KOTI’s Oseno Jissle

Driven by perfectionism

Rotterdam is the capital of crossover concepts: with bars that turn into clubs and shops that equal as galleries, it´s a playground for young entrepreneurs.


One such entrepreneur and connoisseur of the crossover concept is Oseno Jissle. The 27-year old from Rotterdam is the founder and mastermind behind KOTI, short for Kids Of the Industry, a collective of young creatives creating quality content in music, imagery and fashion.

We first met through friends, and since we were moving in the same circles it was only logical that our paths would cross again.
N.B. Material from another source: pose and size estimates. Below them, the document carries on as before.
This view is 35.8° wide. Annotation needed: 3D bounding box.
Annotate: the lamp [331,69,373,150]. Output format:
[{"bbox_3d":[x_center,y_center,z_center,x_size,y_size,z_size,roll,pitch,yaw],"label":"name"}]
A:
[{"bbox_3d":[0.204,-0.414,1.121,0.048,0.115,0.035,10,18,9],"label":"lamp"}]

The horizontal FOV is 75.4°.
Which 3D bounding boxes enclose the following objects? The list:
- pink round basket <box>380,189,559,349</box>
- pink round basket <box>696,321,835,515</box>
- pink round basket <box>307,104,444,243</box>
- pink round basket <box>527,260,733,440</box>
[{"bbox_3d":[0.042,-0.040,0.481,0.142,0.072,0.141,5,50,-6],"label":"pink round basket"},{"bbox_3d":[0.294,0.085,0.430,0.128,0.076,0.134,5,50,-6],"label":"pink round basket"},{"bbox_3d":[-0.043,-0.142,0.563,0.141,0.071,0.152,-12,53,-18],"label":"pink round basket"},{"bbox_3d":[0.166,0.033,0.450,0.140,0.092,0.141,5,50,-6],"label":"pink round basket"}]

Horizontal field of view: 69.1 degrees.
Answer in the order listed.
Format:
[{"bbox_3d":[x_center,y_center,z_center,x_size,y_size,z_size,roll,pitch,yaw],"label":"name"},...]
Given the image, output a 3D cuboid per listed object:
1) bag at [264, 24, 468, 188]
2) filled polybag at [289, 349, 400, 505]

This time it´s for a talk long overdue, about his ambitions, his wisdom and his superpowers.

As mentioned before, KOTI stands for Kids of the Industry and is a a Rotterdam based collective, consisting of musicians, DJs, fashion designers, photographers, graphic designers: creative people in general. KOTI gives these creatives a platform to showcase their talents through the collective. In the near future they are shifting the focus to online, to create a bigger community of creatives, contributing, creating and networking.

KOTI as a concept is always growing: “In the beginning there was no plan, just the vague idea to form a group, a collective. The first time the thought came up was during the shooting of a fashion video in London for my label NOUV´N. I enjoyed being in charge of the process from beginning to end, working and collaborating with people close to me.”

The first person Oseno shared his idea with was the young photographer Rosa Quist, who later became part of the collective as Head of Photography.
After the initial start as a group with regular people Oseno soon realized the benefits of operating as an open platform, and changed the focus from a closed crew to open source: “More people, less boundaries. There are more impulses coming from the outside now which stimulates an organic growth of projects.”

“If I were a superhero, my alias would be Black Dynamite.
He doesn’t have any superpower, he’s just a boss.”

When I ask him about his grand plan for the future he pauses. I know him to very carefully formulate his answers, not wanting to give away too much. Consequently his answer doesn´t surprise me: “I´m working on it on a daily basis but I always take into account things that could go wrong, external factors, so I never plan too far ahead. I can tell you, however, that I´ve already reached all of my goals for 2015, so I´m on schedule.”

He reveals to me he will go pretty far to reach his goals, but he needs the rest of his crew to ride the same wave: “As soon as I notice that people are not putting in as much energy as they should we meet as a group to figure out what/who is the weak link and do something about it. Taking advantage of other peoples hard work while not giving anything in return is no option.”
Working as a group is one of the key values of KOTI, “I created the concept of KOTI as it is, but I couldn’t have done it on my own.”


Travis Scott, photo by KOTI Pictures

“The initiative is based on collaboration. Filming, rapping, producing, I can´t do it all at the same time. As a matter of fact, I can’t rap nor produce at all.”

This focus on collaboration also turned out to be his biggest pitfall: “I have trouble with opinions.. I’m used to always make all decisions on my own, whereas now I need to take into account other people with other tastes and other ideas.”

He tells me he learned that he needed to let go of control a bit in order for KOTI to keep growing. I wonder how he got to that point, as his entrepreneurial spirit seems to be driven by his perfectionism. How does a perfectionist get peace from the transition of controlling everything to an creating an open source platform with significantly less control?

To quote Dutch artist Willem de Kooning: I have to change to stay the same. Oseno had to grow not just as an entrepreneur but also personally, to keep KOTI relevant as a collective. “In the beginning I had to get everybody on the same page by controlling everything and taking charge, but now that everybody more or less knows what has to be done I can take a step back.”

KOTI is far from fulfilling its full potential, but has come a long way since the very beginning. According to Oseno the key is to not think too much, but act. There’s a Dutch verb that goes something like: stop bullshitting, start cleaning, and that’s exactly the philosophy Oseno goes by: “If it doesn’t work out the way you want it to, you find a solution or an alternative but never, ever, give up.”